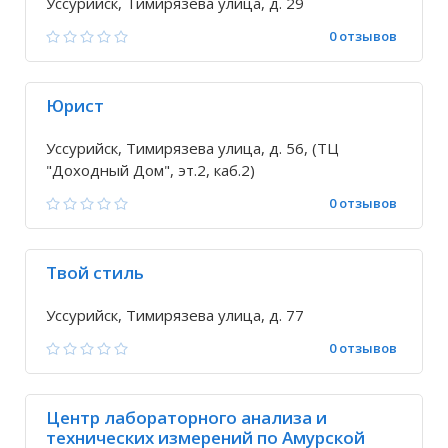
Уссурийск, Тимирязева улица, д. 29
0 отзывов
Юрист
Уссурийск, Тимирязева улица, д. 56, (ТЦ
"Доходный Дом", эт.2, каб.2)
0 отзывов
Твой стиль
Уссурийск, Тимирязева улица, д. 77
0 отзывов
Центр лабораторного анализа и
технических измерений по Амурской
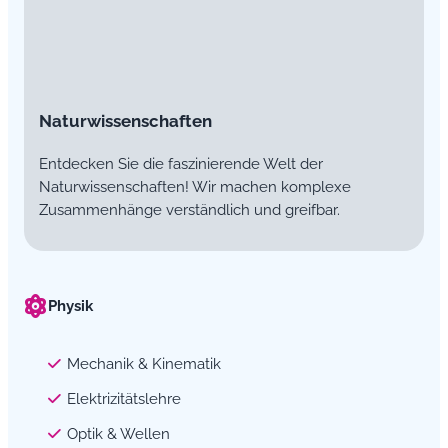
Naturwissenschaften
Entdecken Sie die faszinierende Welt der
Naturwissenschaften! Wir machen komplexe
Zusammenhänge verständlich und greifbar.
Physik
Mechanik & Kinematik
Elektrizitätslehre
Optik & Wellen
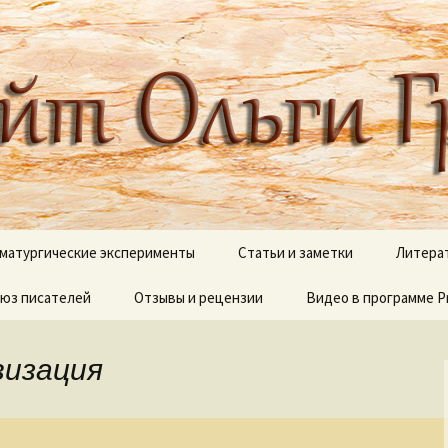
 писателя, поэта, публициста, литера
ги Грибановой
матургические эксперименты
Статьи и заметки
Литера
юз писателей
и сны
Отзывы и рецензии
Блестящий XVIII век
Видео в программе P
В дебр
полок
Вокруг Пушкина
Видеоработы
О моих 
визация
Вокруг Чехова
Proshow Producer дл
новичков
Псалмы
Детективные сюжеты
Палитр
_ _ _ _ _ _ _
— Task directions —
Count all lines of the data that include "Уссурийск". The answer is the number alone.

— Solution for this exercise —
3